Prosecutor seeks EgyptAir crash data

Egypt's Public Prosecutor has asked his French counterpart to hand over data on the crashed EgyptAir plane during its stay at Charles de Gaulle airport and until it left French airspace, his office said in a statement on Monday.

Nabil Sadek was requesting documents, audio and video records, it said. He has also asked Greek authorities to hand over transcripts of calls between the pilot and Greek air traffic control officials, and for the officials to be questioned over whether the pilot sent a distress signal.

EgyptAir flight 804 from Paris to Cairo vanished off radar screens early on Thursday as it entered Egyptian airspace over the Mediterranean. The 10 crew and 56 passengers included 30 Egyptian and 15 French nationals.

Ships and planes scouring the sea north of Alexandria have found body parts, personal belongings and debris from the Airbus 320, but are still trying to locate the "black box" recorders that could shed light on the cause of Thursday's crash.

French investigators say the plane sent a series of warnings indicating that smoke had been detected on board shortly before it disappeared.

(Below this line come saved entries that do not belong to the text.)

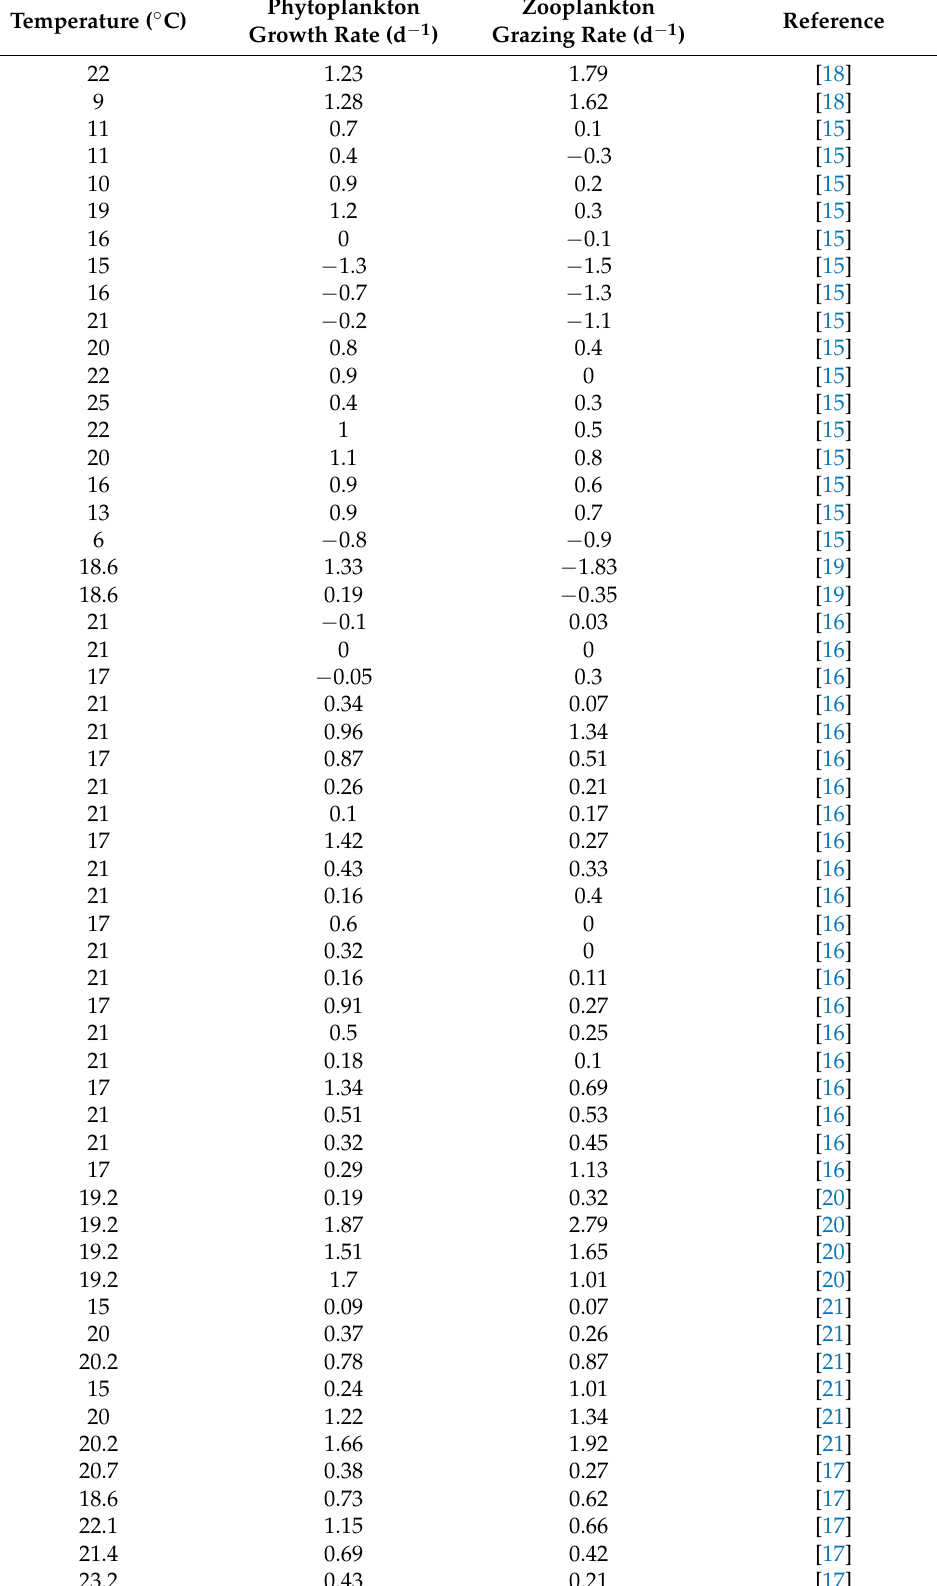
Table A2. Summary of 87 paired phytoplankton growth rates and zooplankton grazing rates that were combined with results of this study (Table A1) to produce Figure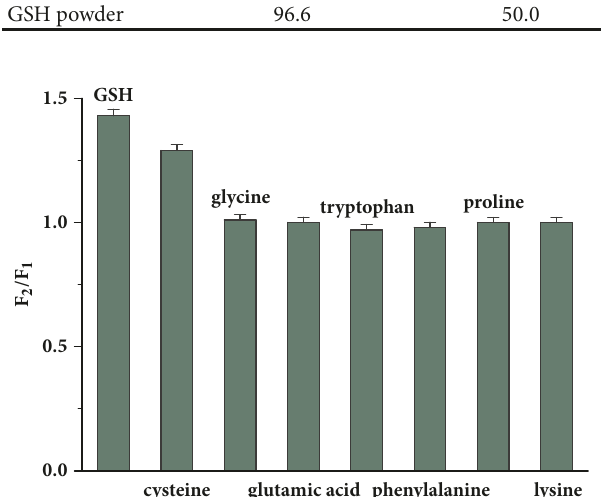
Figure 5: Selectivity of the sensor for GSH over amino acids (F 2 is thefluorescenceintensityof theAuNCs-BSAinthe presenceof Cu 2+ and GSH or amino acids.).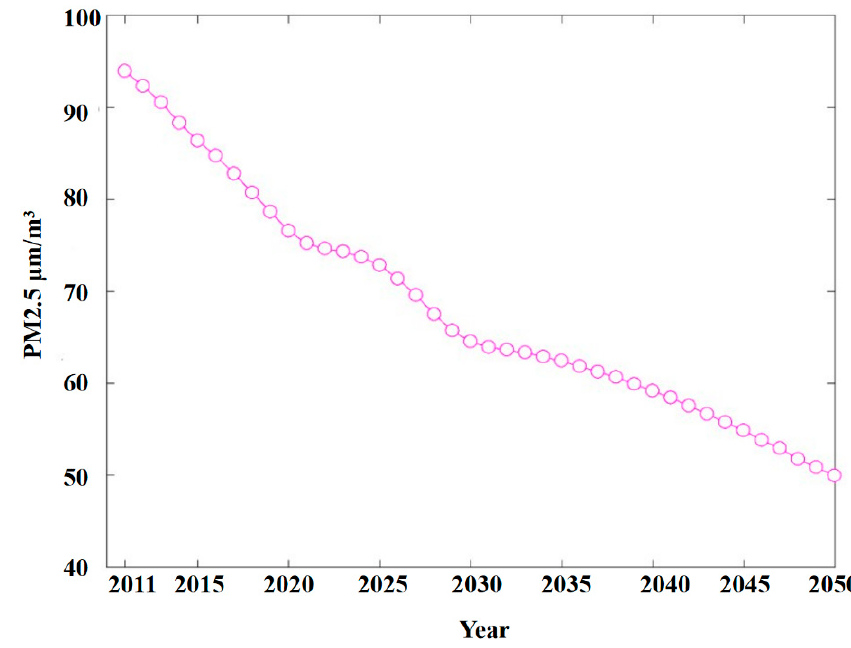
Figure 13. Impact of collaborative governance policy on PM2.5 in Beijing.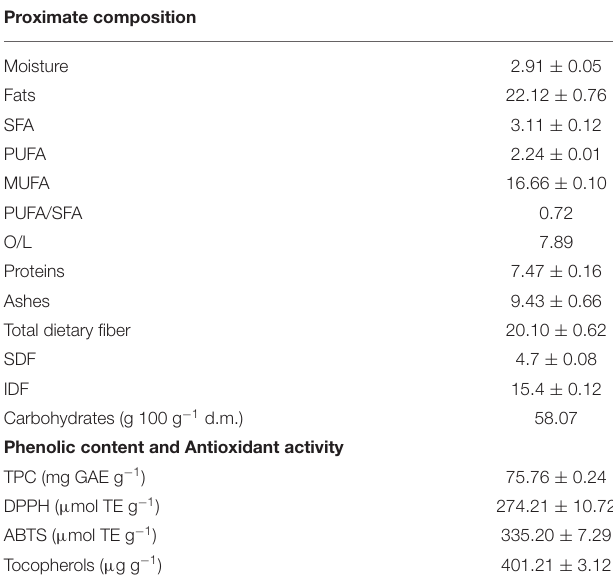
TABLE 2 | Chemical composition of the freeze-dried olive cake (g 100 g − 1 d.m.). Proximate composition Moisture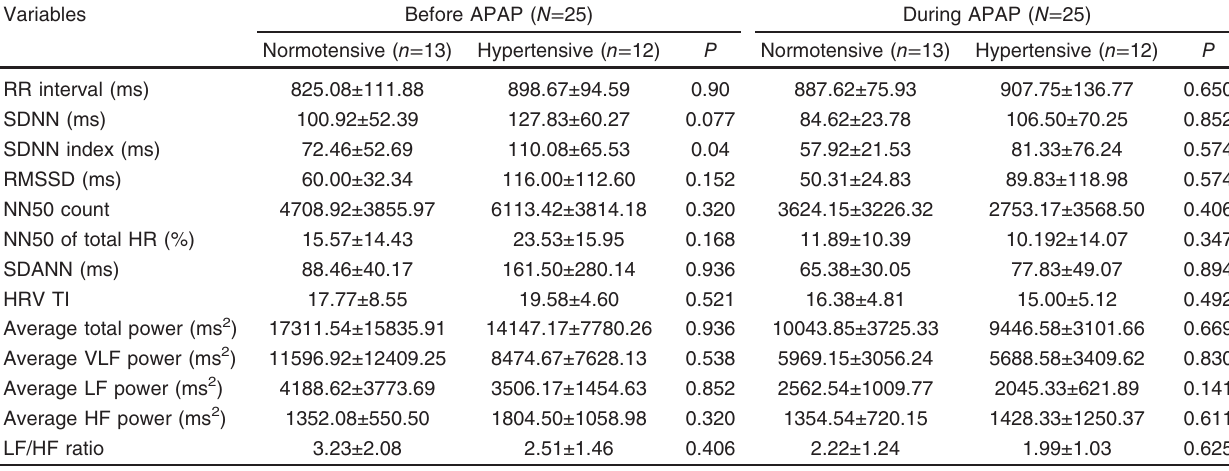
Table 3 Heart rate variability in normotensive versus hypertensive obstructive sleep apnea syndrome patients before and during automatic positive airway pressure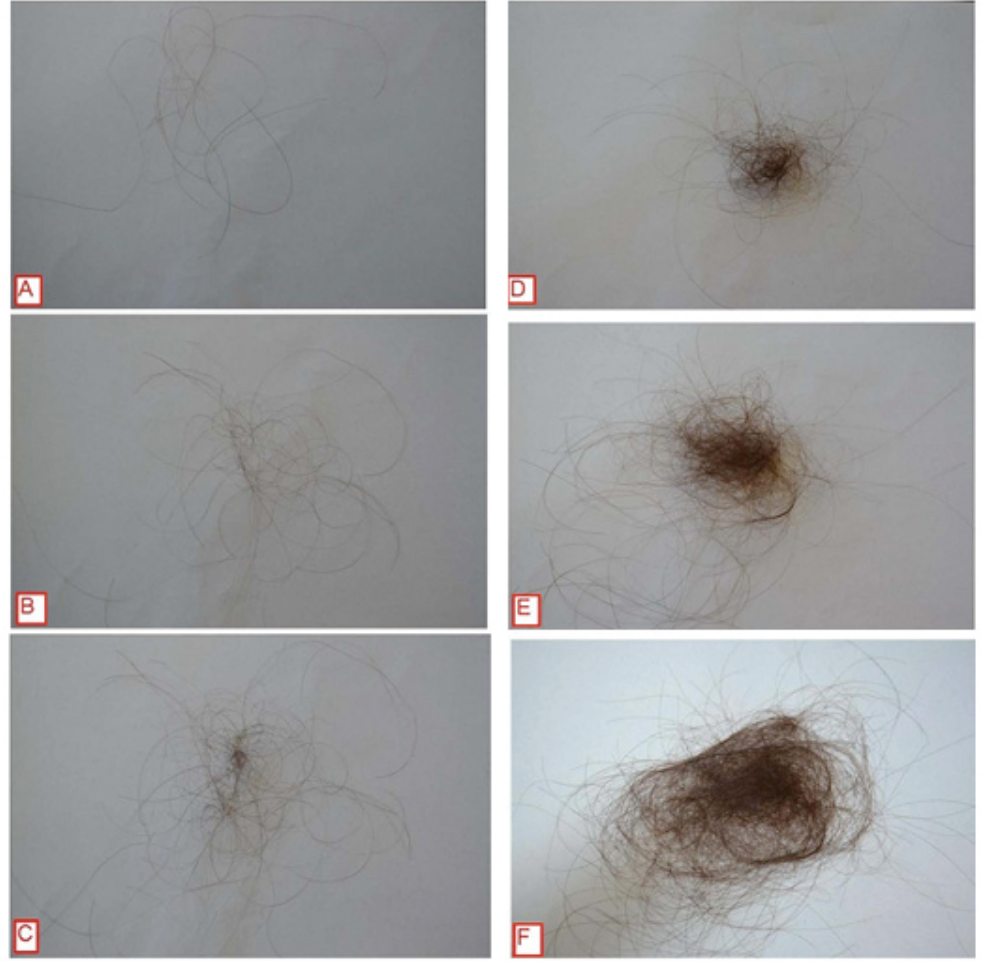
Figure 1. Hair shedding scale. Scores vary between 1 (minimal shedding) to 6 (copious hair shedding) 12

The signals did not indicate what caused the smoke or fire, and aviation experts have not ruled out either deliberate sabotage or a technical fault.

Greek Defence Minister Panos Kammenos said on Friday that Greek radar had picked up sharp swings in the jet's trajectory as it plunged from a cruising altitude to 15,000 feet, then vanishing from radars.

Egypt has sent a robot submarine to join the hunt for the plane, President Abdel Fattah al-Sisi said on Sunday.

Sisi said that underwater equipment from Egypt's offshore oil industry was being brought in to help the search.

Air crash investigation experts say the search teams have around 30 days to listen for pings sent out once every second from beacons attached to the two black boxes. At this stage of the search, they would typically use acoustic hydrophones, bringing in more advanced robots later to scan the seabed and retrieve any objects once they have been found.